Dec 2 2010

Bonded Pairs

 

Huan Huan & Happy want to be together forever! Watch their video on Youtube.

At Wayside Waifs we see our fair share of sad situations. A puppy mill dog that we receive that has never been shown love, a puppy abandoned in a parking lot, or even a puppy who has never been shown love AND was abandoned in a parking lot. Some of the more heartbreaking cases are when two dogs, or two cats, get brought in together, have to go home together, and sit waiting in the shelter for weeks or months because people are afraid to take on two animals. And in most cases, it’s two older animals, which makes people uneasy as well. What most people don’t know is that bringing home two bonded pets is not half as much work as it is imagined to be! The pro’s of adopting a pair outweighs the cons by far.

When two animals bond to one another they tend to adjust to new situations better. For a puppy or kitten that has just been separated from their siblings, moving in to a new environment can be extremely scary and lonely. For an adult dog or cat, moving in to a new environment can be just as stressful- especially if they have been in a shelter environment for a long period of time, or if they are naturally on the shy/skittish side. When you bring home a bonded pair they have one another to cling to if they get scared. They have someone to sleep with, someone to explore with and someone to go through the change with. It can be less intimidating and they tend to adjust to the environment quicker.

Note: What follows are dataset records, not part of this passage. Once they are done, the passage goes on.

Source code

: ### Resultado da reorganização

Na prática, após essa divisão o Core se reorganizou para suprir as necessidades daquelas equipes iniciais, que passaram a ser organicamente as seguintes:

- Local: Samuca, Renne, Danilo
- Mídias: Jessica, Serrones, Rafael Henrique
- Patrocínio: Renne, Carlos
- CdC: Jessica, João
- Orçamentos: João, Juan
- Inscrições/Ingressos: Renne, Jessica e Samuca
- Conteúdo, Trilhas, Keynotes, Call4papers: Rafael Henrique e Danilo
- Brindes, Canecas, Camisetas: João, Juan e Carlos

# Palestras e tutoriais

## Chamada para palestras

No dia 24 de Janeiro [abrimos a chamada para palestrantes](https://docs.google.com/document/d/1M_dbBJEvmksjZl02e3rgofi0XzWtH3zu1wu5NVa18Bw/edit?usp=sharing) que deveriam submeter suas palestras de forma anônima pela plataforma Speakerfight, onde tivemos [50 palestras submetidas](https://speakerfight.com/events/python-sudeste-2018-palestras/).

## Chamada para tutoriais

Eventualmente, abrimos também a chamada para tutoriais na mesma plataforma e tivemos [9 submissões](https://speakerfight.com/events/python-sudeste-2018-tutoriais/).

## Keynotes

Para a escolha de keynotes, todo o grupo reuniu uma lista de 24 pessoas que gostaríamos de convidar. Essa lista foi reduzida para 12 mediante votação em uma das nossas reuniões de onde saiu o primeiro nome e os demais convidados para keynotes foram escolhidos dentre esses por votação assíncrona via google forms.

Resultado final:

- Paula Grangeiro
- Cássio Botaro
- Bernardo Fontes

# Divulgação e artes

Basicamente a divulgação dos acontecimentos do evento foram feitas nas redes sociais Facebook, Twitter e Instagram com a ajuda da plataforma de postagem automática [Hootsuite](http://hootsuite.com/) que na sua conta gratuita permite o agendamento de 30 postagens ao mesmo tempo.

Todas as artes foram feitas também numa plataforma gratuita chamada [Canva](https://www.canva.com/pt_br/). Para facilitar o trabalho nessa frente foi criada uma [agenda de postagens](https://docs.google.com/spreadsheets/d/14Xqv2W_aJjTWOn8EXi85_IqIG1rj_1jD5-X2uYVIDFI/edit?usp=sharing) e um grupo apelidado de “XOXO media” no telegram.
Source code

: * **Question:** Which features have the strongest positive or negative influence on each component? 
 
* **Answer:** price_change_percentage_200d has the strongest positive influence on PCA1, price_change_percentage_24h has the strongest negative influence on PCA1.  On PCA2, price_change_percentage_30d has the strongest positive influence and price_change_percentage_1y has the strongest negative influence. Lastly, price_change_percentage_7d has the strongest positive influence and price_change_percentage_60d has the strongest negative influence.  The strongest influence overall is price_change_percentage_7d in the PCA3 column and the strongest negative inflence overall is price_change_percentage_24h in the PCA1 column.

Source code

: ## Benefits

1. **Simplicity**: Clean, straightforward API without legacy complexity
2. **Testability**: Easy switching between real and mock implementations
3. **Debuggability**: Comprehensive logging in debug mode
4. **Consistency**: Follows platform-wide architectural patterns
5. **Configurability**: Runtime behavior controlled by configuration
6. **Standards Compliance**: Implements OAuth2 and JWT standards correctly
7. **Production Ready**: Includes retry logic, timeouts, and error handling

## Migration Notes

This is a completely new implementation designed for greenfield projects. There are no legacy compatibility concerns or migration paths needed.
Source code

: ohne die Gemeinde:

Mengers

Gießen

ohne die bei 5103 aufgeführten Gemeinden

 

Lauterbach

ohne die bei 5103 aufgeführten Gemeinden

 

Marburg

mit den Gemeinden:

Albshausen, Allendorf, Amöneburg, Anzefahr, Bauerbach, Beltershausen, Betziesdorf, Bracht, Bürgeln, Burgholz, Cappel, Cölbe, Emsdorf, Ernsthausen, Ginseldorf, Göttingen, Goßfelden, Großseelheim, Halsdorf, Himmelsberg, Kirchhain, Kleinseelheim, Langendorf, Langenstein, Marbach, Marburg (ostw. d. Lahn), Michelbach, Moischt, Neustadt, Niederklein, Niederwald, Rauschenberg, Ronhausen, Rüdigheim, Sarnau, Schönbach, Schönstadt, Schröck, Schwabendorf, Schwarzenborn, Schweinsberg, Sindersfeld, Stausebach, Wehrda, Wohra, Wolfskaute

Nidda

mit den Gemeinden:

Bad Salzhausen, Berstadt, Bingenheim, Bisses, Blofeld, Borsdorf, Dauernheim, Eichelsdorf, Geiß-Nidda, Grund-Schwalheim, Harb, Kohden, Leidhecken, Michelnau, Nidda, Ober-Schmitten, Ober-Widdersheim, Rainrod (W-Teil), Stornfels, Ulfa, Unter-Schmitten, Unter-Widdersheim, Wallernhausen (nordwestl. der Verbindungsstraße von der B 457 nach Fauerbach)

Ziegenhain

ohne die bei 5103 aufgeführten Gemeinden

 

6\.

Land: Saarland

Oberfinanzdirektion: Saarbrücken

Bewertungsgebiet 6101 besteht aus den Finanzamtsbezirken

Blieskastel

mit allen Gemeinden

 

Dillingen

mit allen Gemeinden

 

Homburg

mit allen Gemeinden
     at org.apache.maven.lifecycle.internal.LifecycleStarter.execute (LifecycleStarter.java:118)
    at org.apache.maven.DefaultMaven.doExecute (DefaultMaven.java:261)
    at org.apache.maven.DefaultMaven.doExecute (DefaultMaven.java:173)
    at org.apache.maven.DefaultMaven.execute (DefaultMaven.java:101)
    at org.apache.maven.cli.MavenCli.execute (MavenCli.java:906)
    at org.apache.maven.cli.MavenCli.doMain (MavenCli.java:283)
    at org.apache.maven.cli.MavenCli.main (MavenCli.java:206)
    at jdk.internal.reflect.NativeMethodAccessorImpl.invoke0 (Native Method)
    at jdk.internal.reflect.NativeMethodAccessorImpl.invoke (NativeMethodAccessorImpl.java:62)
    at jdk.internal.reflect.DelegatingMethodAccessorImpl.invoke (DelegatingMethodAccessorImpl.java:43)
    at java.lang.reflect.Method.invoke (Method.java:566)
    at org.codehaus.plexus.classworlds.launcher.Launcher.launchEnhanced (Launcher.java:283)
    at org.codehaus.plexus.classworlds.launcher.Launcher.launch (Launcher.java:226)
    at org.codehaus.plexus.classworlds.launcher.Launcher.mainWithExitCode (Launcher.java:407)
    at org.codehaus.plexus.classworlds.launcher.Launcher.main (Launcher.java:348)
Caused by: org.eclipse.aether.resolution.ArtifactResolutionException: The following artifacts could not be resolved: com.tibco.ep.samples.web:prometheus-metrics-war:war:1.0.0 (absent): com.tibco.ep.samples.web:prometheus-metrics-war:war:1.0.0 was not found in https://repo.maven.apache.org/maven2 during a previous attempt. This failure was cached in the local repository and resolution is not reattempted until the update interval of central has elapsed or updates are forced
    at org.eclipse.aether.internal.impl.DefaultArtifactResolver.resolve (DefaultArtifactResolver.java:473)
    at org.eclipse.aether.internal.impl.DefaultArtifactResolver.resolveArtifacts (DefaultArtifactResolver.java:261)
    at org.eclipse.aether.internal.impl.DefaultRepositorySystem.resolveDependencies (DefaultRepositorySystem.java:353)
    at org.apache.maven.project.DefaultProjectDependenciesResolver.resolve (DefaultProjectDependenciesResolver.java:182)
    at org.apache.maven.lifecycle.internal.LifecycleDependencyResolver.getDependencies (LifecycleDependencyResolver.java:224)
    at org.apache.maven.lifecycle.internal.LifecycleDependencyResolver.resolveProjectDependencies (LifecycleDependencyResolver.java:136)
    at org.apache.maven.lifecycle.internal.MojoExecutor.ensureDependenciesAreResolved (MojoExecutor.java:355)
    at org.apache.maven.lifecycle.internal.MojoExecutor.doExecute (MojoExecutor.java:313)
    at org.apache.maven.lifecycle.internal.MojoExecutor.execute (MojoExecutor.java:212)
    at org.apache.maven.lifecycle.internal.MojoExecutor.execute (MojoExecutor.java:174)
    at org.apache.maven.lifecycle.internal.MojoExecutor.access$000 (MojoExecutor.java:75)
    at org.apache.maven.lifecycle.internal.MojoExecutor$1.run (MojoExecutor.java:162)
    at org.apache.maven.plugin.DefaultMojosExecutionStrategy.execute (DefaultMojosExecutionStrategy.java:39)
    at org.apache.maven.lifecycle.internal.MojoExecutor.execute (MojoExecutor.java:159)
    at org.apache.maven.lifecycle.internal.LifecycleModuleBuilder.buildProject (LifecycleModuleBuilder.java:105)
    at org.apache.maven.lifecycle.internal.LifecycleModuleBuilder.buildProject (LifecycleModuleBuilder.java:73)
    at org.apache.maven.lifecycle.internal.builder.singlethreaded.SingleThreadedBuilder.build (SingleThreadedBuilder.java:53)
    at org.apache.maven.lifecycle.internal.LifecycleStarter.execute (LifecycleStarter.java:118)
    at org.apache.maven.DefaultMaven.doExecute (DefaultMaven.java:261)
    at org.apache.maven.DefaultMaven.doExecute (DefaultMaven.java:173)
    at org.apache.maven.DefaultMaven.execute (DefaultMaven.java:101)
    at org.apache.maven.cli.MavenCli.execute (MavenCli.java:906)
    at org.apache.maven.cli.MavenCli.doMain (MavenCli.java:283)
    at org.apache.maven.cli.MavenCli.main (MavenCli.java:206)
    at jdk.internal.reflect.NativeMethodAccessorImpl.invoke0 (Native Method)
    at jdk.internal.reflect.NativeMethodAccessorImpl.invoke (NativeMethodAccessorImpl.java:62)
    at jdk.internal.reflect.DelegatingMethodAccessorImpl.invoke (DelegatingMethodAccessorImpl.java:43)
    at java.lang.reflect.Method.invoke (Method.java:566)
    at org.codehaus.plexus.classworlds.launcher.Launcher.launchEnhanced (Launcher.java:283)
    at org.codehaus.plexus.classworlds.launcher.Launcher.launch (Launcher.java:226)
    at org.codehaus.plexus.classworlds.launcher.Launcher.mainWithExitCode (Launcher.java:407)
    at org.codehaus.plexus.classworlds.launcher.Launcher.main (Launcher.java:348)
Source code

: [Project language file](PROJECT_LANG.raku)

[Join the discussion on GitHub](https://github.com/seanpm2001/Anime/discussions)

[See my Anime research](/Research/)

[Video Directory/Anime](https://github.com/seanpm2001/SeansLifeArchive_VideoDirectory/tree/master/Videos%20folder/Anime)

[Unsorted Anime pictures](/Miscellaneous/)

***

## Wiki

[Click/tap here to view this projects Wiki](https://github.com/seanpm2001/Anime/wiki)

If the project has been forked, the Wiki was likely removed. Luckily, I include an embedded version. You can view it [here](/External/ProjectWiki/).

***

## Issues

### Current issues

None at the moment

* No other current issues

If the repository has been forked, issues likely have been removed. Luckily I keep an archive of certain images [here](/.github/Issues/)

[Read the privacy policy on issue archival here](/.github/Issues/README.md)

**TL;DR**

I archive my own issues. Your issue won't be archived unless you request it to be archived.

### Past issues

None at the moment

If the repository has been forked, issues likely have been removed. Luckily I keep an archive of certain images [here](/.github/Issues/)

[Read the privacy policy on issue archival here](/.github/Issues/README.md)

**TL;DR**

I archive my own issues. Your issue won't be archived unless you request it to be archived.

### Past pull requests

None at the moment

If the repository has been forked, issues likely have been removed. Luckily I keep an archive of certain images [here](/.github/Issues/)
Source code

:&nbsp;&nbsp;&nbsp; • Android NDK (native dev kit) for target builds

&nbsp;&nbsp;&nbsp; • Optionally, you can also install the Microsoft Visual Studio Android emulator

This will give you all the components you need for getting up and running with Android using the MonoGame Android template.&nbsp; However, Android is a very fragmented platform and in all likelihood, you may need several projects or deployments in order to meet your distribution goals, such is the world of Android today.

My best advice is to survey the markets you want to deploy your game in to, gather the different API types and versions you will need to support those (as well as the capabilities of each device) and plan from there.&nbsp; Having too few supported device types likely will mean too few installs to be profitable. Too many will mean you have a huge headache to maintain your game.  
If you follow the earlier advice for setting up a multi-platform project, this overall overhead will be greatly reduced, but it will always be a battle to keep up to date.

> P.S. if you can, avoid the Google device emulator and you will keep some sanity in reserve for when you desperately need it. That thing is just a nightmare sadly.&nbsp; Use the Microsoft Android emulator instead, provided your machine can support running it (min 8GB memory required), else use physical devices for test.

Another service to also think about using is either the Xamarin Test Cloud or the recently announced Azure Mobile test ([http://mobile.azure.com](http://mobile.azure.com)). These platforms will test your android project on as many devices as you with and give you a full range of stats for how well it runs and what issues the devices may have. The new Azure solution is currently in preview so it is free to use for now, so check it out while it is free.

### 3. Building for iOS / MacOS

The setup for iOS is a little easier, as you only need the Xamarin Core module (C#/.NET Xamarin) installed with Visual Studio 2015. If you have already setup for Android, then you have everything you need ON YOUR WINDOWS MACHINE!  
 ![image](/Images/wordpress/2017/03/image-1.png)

Owners of bonded pairs also find that a duo is usually less demanding. Since bonded pairs have each other, they don’t rely as much on their owners for constant play and attention. Don’t read that wrong, bonded pairs want just as much love and affection from their owners as a single pet- but when it comes to boredom, they have one another to supply the activity. Also, since the pair can play and interact with one another, the probability of destruction in the house drops too.

Most bonded pairs tend to be older, and have lived together for years so they usually have some training under their belt already! You won’t have to go through the dos and don’ts of puppy hood and you won’t have to go through the scratched up furniture of kitten play. Studies also show that bonded pairs who stick together actually live longer and healthier lives. Love makes the heart younger and bonded duos are the perfect example of that. Some people don’t understand why duo’s can’t be separated, but the fact of the matter is that animals will become physically and emotionally ill if they are separated from their long term partner in crime.

When you adopt a bonded pair you are doing two wonderful things: you are giving two (typically older) homeless pets a loving home, and you are also saving them from being separated. They say rescued pets know they’ve been rescued; can you imagine having two pets who know you saved them?! Imagine all that love; double time!

So if you see an animal and think “Oh goodness, they would just be perfect!” and then find yourself changing your tune when you realize they have to go home with the other animal in their kennel, rethink. You obviously want to make sure you have the environment and space for two animals but it’s not as difficult as you may think. Don’t cast duos aside just because it’s double the animal. Realize the wonderful relationship those two animals have and honor it. You’ll receive double sloppy kisses, double sleeping buddies, and double the love; how can you go wrong?